- **Object presence change data**
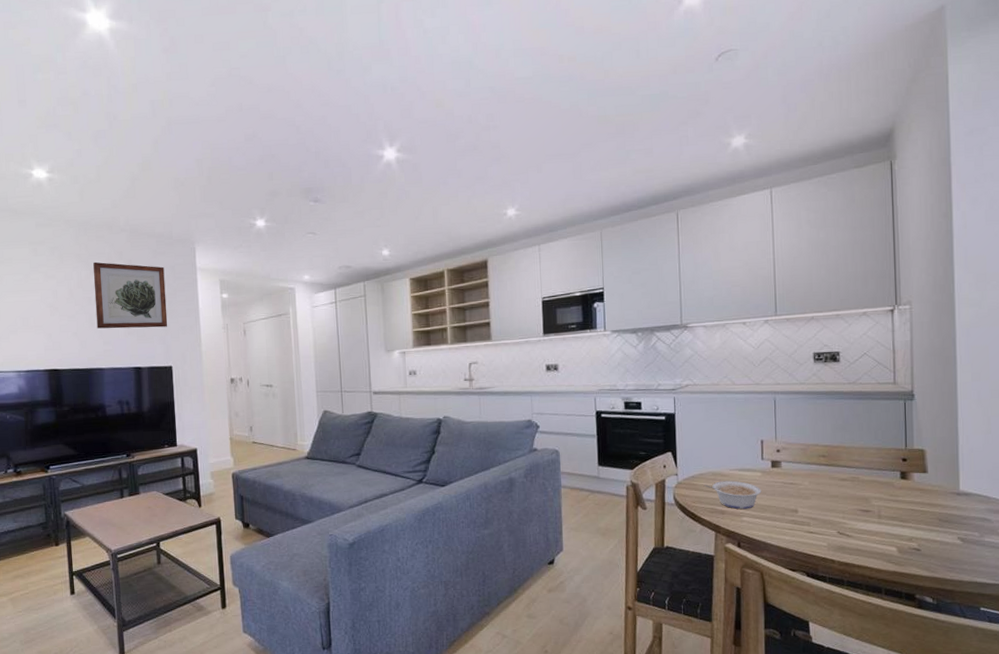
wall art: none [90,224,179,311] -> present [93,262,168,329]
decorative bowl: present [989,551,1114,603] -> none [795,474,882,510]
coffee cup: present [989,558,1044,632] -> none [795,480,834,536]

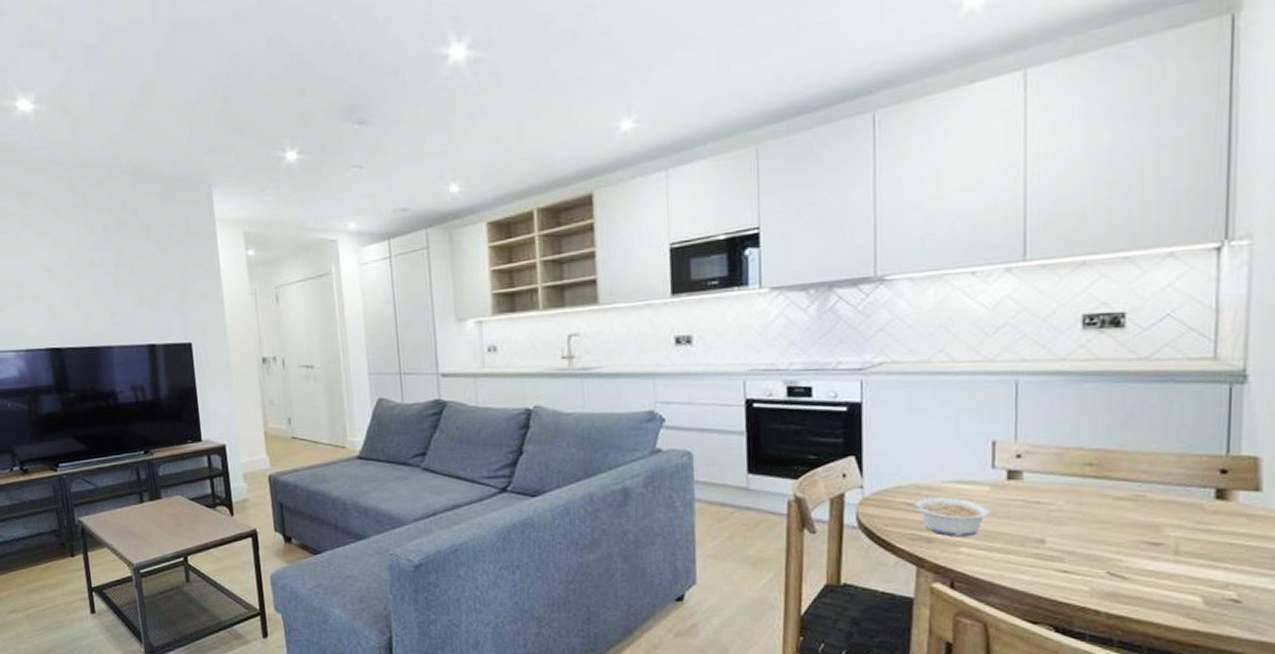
wall art: present [93,262,168,329] -> none [93,214,184,298]

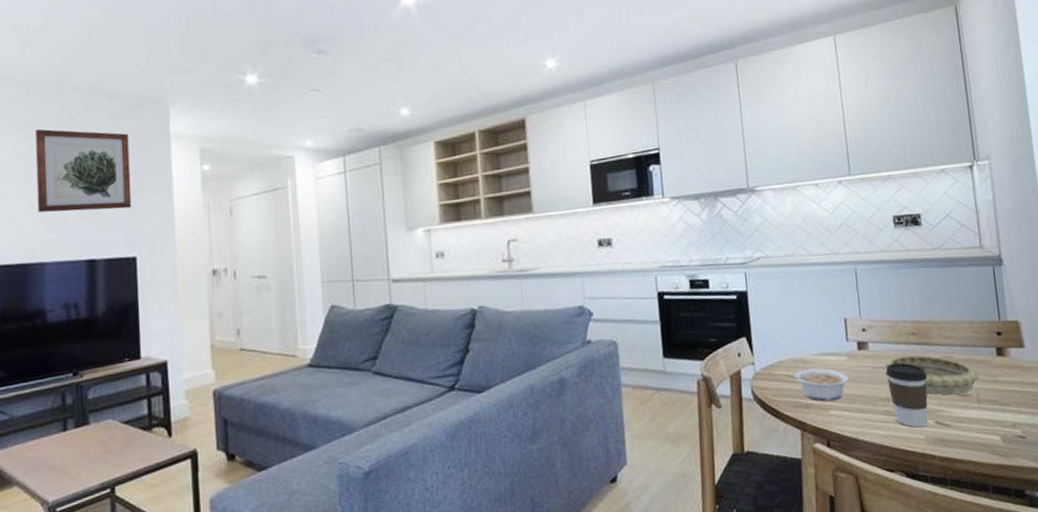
wall art: none [93,214,184,298] -> present [35,129,132,213]
decorative bowl: none [1043,490,1184,542] -> present [884,355,980,395]
coffee cup: none [1043,498,1104,577] -> present [885,362,928,428]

- **Work required**
Only the number should be given: the count of lines in the entries that contain the string "coffee".

- **Finished exercise**
2